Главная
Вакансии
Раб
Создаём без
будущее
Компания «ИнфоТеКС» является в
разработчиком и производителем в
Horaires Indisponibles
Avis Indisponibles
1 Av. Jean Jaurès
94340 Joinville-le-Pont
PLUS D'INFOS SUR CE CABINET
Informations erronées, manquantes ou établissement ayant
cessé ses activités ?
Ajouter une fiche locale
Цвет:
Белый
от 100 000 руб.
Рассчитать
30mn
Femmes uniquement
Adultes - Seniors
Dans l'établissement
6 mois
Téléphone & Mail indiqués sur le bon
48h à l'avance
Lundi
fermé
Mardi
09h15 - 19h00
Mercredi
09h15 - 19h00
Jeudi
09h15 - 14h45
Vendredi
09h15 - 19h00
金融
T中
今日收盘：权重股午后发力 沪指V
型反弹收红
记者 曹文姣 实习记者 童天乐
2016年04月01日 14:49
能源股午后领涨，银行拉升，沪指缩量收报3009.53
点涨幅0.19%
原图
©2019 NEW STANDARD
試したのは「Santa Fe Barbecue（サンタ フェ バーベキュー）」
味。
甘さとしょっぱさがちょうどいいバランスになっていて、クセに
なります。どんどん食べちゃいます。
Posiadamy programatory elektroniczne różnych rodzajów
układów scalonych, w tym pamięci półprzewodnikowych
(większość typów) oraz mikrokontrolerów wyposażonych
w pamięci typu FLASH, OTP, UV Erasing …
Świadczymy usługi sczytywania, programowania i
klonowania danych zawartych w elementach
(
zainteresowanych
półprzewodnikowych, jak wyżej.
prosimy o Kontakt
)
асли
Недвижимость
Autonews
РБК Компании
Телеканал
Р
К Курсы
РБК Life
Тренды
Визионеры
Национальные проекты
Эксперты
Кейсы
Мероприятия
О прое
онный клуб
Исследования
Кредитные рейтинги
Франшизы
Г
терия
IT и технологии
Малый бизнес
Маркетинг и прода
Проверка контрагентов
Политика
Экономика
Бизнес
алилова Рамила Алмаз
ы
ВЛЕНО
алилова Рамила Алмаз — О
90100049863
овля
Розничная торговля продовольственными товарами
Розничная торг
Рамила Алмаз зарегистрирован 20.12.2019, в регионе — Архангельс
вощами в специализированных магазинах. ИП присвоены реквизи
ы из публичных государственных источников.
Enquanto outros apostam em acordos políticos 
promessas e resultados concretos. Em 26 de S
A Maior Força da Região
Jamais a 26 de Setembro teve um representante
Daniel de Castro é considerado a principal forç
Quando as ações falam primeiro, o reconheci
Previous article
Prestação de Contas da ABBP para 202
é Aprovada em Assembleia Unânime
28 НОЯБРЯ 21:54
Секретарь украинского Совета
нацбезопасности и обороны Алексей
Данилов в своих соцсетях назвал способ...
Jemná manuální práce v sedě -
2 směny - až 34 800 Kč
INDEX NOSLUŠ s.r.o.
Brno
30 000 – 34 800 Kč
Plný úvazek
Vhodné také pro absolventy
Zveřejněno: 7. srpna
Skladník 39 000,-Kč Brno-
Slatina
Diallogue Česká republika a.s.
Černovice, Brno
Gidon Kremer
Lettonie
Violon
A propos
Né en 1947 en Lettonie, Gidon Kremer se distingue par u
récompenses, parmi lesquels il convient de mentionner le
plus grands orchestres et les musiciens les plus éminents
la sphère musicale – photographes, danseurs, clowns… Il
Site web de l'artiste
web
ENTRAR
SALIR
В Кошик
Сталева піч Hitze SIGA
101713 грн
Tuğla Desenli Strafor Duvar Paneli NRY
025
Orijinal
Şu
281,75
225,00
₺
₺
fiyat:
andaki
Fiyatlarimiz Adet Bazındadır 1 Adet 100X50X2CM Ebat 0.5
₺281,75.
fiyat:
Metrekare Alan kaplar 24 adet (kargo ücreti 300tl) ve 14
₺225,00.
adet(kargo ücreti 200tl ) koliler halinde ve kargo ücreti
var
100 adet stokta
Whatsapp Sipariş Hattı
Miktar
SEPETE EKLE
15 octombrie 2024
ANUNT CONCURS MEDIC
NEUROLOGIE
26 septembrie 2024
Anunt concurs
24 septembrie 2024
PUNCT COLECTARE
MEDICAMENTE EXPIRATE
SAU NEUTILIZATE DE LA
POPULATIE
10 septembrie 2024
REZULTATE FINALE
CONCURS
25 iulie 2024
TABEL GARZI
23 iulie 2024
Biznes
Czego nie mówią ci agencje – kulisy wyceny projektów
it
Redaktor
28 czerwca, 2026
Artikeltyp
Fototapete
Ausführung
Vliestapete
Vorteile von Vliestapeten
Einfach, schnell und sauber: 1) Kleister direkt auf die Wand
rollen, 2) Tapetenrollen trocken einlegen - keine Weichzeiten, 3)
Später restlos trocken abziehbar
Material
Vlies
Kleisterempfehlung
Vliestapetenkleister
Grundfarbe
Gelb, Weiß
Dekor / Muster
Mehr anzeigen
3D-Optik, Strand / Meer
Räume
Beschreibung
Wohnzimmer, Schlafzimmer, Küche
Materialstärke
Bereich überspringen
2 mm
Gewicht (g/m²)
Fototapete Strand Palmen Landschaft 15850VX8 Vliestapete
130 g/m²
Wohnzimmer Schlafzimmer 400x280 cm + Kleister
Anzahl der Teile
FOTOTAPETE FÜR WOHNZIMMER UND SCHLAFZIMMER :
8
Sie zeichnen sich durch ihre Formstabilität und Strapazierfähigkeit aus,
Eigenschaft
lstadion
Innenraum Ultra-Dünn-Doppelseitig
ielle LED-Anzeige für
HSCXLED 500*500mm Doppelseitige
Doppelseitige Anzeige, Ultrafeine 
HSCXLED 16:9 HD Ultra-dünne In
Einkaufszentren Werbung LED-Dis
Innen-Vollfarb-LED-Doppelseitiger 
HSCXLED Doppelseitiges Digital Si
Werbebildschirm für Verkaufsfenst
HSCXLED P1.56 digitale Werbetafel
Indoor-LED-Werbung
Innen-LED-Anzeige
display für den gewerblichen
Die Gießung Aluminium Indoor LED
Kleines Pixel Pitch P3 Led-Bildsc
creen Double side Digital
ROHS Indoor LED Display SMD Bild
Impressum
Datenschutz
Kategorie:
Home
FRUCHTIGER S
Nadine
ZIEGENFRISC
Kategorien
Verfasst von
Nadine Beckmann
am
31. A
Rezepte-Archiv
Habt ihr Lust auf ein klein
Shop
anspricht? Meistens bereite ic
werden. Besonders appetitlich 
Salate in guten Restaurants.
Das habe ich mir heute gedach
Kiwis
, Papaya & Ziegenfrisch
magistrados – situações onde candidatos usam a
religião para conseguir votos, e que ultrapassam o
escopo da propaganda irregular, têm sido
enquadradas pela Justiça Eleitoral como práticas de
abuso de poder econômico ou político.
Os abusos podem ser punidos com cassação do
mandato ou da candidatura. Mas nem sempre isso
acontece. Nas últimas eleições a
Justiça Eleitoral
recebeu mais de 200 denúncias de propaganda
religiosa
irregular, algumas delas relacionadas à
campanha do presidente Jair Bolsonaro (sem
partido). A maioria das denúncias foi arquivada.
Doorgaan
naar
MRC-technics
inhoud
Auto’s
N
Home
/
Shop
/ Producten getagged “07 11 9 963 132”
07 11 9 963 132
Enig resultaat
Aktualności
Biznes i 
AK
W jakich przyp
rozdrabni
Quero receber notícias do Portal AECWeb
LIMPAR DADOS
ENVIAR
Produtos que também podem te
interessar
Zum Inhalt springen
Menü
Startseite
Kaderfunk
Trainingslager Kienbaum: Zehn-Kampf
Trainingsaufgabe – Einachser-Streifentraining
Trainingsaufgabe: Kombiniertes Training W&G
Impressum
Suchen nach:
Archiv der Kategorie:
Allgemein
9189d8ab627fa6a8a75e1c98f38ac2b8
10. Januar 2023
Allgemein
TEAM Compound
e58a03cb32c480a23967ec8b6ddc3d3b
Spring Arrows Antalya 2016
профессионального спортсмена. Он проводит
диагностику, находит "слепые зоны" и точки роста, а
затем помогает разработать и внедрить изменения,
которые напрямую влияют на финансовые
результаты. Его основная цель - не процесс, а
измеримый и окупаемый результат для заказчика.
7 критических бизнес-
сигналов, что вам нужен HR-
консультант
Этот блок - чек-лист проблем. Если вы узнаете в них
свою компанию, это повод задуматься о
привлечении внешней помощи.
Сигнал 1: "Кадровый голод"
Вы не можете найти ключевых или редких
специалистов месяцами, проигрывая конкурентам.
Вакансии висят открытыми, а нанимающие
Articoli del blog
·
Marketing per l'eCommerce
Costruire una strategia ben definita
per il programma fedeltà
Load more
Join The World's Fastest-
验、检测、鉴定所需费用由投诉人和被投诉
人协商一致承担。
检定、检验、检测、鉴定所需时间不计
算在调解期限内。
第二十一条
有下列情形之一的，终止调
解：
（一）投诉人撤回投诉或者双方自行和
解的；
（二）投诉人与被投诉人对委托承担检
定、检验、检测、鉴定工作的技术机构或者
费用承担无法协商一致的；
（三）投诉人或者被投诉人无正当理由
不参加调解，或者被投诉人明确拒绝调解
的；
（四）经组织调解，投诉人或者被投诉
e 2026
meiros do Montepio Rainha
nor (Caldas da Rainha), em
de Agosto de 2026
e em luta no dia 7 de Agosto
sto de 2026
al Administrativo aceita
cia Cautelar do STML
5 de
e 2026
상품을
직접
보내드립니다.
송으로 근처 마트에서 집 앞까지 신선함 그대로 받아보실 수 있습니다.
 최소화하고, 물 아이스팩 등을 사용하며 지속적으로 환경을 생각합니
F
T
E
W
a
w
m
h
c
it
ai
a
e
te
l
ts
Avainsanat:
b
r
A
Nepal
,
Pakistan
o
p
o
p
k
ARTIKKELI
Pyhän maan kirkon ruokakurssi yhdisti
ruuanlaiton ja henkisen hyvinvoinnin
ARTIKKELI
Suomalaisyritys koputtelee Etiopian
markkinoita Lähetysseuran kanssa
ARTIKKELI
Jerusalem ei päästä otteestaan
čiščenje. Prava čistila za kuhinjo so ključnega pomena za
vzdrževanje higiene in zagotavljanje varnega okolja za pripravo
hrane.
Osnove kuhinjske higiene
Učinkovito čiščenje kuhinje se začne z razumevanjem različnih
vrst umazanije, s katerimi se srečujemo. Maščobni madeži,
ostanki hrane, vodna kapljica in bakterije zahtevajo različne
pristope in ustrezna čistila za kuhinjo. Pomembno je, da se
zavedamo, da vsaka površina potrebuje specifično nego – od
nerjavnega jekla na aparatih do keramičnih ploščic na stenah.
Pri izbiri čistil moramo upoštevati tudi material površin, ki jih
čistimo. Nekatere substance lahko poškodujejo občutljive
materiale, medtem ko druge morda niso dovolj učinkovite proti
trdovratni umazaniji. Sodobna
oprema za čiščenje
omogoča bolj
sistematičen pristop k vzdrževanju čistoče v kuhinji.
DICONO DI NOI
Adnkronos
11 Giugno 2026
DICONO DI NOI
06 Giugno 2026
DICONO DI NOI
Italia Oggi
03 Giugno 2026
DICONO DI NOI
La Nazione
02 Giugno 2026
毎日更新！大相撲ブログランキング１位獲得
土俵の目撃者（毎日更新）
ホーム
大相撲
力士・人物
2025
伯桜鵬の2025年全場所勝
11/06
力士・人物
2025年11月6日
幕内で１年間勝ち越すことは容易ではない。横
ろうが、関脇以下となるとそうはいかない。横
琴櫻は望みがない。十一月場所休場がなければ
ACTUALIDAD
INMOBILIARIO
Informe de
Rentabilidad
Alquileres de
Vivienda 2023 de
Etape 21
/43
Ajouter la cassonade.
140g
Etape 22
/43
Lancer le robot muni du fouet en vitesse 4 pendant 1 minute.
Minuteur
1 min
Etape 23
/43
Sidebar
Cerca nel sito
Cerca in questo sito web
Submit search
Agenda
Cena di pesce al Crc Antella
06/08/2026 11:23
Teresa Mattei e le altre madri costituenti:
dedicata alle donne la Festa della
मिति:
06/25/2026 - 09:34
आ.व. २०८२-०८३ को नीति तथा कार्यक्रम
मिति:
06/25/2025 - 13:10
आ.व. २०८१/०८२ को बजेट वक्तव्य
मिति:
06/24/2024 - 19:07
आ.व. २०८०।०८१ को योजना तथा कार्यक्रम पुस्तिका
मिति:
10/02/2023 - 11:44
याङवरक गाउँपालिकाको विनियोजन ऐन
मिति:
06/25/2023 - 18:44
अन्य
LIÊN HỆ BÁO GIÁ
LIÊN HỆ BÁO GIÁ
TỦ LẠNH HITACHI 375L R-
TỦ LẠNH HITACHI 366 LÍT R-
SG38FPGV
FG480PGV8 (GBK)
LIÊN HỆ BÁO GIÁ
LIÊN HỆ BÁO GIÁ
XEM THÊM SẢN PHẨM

━━━━━━━━━━━━━━━━

* _TASK DIRECTIONS_
Collect every line above that contains the string "Cerca". Case counts.

* _EXERCISE SOLUTION_
Cerca nel sito
Cerca in questo sito web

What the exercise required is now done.